Może ktoś ma ochotę się przejechać, lub przyłączyć gdzieś na trasie?
Zapraszam
Jakby "coś" to PW lub kom 511483837.
Pozdrawiam
Jeżeli nie masz na utrzymaniu rodziny, nie grozi ci głód, nie jesteś Tutsi ani Hutu i te sprawy, to wystarczy, że odpowiesz sobie na jedno zajebiście, ale to zajebiście ważne pytanie - co lubię w życiu robić?...a potem zacznij to robić.
Trasa fajna lecz niestety sesja jest :/
Co do jaworzyny to polecam, bylem tak 2 lata temu, dojazd sredni (duzo kurzu)
co do ksiaza to jeden dzien aby tam wszystko zwiedzic to troche malo (kilka lat temu byla tam stadniania - na terenie zamku) a troszke dalej ok5km jest palmiarnia gdzie znajduja sie bardzo egzotyczne roslinki
miedzy jaworem a strzegomiem we wsi rogoznica znajduje sie Muzeum Gross-Rosen (niemiecki oboz zaglady)
OloK dzięki za info o Gross Rosen. Nie wiedziałem, że to tak niedaleko od mojej trasy - dodaję jako jeden z przystanków.

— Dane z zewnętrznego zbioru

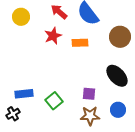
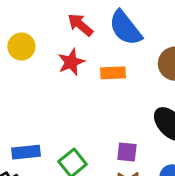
yellow circle: (21, 17) -> (21, 47), moved

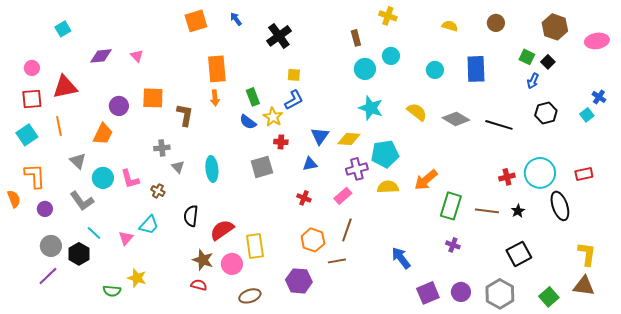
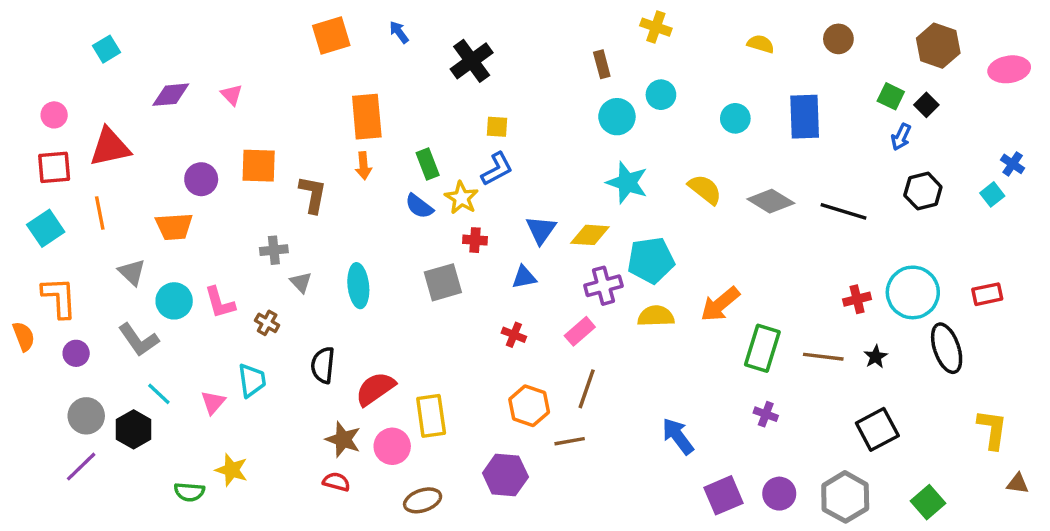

Dzień jest długi - widno do 22.00, więc z objechaniem zaplanowanych miejsc nie powinno być problemu - jeśli pogoda pozwoli
Jeżeli nie masz na utrzymaniu rodziny, nie grozi ci głód, nie jesteś Tutsi ani Hutu i te sprawy, to wystarczy, że odpowiesz sobie na jedno zajebiście, ale to zajebiście ważne pytanie - co lubię w życiu robić?...a potem zacznij to robić.
Ej było zajechać do mnie na shella (Ślężna 144-jak stoi motong to mam zmianę), moja wina bo trochę za późno przeczytałem wątek ale i tak w pracy siedziałem.
Jak trip się udał?
Wyprawa bardzo udana.
Nawet nie zmokłem, choć byłem na to "psychicznie" przygotowany , udało się odwiedzić zaplanowane miejsca
Jak się trochę "ogarnę" to wrzucę relację i fotki
-- 16 Cze 2011, 00:36 --
Relacja już zamieszczona w temacie "Ostatnie podróże"
Jeżeli nie masz na utrzymaniu rodziny, nie grozi ci głód, nie jesteś Tutsi ani Hutu i te sprawy, to wystarczy, że odpowiesz sobie na jedno zajebiście, ale to zajebiście ważne pytanie - co lubię w życiu robić?...a potem zacznij to robić.